## TASK ITEM
Output all of the entries beneath, exactly as written.
### DATA FOR ANALYSIS ###
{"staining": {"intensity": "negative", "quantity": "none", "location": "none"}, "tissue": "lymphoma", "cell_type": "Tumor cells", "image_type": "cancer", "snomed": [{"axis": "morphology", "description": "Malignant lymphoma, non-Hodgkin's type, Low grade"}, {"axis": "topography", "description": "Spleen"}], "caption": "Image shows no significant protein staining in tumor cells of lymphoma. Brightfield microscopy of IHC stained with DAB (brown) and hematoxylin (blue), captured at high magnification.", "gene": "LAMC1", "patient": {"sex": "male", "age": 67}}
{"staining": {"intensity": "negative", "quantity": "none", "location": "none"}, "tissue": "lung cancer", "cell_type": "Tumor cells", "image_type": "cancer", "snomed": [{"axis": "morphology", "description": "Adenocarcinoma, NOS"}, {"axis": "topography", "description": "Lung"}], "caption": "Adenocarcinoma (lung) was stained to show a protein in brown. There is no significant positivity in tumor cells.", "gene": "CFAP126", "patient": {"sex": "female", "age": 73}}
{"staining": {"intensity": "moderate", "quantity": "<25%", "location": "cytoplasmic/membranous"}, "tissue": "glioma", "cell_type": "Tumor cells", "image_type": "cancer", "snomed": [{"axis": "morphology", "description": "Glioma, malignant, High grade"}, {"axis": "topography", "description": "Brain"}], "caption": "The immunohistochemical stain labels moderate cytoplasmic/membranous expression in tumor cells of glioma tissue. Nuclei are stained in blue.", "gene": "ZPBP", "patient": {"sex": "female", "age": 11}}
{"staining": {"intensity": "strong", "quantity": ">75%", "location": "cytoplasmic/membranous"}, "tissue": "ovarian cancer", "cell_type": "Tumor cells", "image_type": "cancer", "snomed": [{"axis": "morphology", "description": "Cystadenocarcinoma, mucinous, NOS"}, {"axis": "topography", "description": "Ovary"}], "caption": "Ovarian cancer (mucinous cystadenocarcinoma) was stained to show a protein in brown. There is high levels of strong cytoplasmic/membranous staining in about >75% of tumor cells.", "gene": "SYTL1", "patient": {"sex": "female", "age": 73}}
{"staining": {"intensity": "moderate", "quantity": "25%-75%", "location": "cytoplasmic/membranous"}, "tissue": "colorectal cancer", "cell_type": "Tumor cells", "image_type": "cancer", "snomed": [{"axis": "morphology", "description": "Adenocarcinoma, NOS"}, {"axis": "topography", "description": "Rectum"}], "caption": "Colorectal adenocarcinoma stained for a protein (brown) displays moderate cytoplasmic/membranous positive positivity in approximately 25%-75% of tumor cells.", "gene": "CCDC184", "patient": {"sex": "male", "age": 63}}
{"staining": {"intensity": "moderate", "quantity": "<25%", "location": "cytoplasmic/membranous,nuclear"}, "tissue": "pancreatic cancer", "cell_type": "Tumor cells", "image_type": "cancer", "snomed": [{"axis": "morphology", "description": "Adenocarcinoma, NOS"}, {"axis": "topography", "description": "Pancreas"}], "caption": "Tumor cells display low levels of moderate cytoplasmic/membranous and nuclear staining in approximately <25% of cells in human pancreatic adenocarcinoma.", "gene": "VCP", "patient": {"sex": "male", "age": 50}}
###
## RESPONSE AREA
{"staining": {"intensity": "negative", "quantity": "none", "location": "none"}, "tissue": "lymphoma", "cell_type": "Tumor cells", "image_type": "cancer", "snomed": [{"axis": "morphology", "description": "Malignant lymphoma, non-Hodgkin's type, Low grade"}, {"axis": "topography", "description": "Spleen"}], "caption": "Image shows no significant protein staining in tumor cells of lymphoma. Brightfield microscopy of IHC stained with DAB (brown) and hematoxylin (blue), captured at high magnification.", "gene": "LAMC1", "patient": {"sex": "male", "age": 67}}
{"staining": {"intensity": "negative", "quantity": "none", "location": "none"}, "tissue": "lung cancer", "cell_type": "Tumor cells", "image_type": "cancer", "snomed": [{"axis": "morphology", "description": "Adenocarcinoma, NOS"}, {"axis": "topography", "description": "Lung"}], "caption": "Adenocarcinoma (lung) was stained to show a protein in brown. There is no significant positivity in tumor cells.", "gene": "CFAP126", "patient": {"sex": "female", "age": 73}}
{"staining": {"intensity": "moderate", "quantity": "<25%", "location": "cytoplasmic/membranous"}, "tissue": "glioma", "cell_type": "Tumor cells", "image_type": "cancer", "snomed": [{"axis": "morphology", "description": "Glioma, malignant, High grade"}, {"axis": "topography", "description": "Brain"}], "caption": "The immunohistochemical stain labels moderate cytoplasmic/membranous expression in tumor cells of glioma tissue. Nuclei are stained in blue.", "gene": "ZPBP", "patient": {"sex": "female", "age": 11}}
{"staining": {"intensity": "strong", "quantity": ">75%", "location": "cytoplasmic/membranous"}, "tissue": "ovarian cancer", "cell_type": "Tumor cells", "image_type": "cancer", "snomed": [{"axis": "morphology", "description": "Cystadenocarcinoma, mucinous, NOS"}, {"axis": "topography", "description": "Ovary"}], "caption": "Ovarian cancer (mucinous cystadenocarcinoma) was stained to show a protein in brown. There is high levels of strong cytoplasmic/membranous staining in about >75% of tumor cells.", "gene": "SYTL1", "patient": {"sex": "female", "age": 73}}
{"staining": {"intensity": "moderate", "quantity": "25%-75%", "location": "cytoplasmic/membranous"}, "tissue": "colorectal cancer", "cell_type": "Tumor cells", "image_type": "cancer", "snomed": [{"axis": "morphology", "description": "Adenocarcinoma, NOS"}, {"axis": "topography", "description": "Rectum"}], "caption": "Colorectal adenocarcinoma stained for a protein (brown) displays moderate cytoplasmic/membranous positive positivity in approximately 25%-75% of tumor cells.", "gene": "CCDC184", "patient": {"sex": "male", "age": 63}}
{"staining": {"intensity": "moderate", "quantity": "<25%", "location": "cytoplasmic/membranous,nuclear"}, "tissue": "pancreatic cancer", "cell_type": "Tumor cells", "image_type": "cancer", "snomed": [{"axis": "morphology", "description": "Adenocarcinoma, NOS"}, {"axis": "topography", "description": "Pancreas"}], "caption": "Tumor cells display low levels of moderate cytoplasmic/membranous and nuclear staining in approximately <25% of cells in human pancreatic adenocarcinoma.", "gene": "VCP", "patient": {"sex": "male", "age": 50}}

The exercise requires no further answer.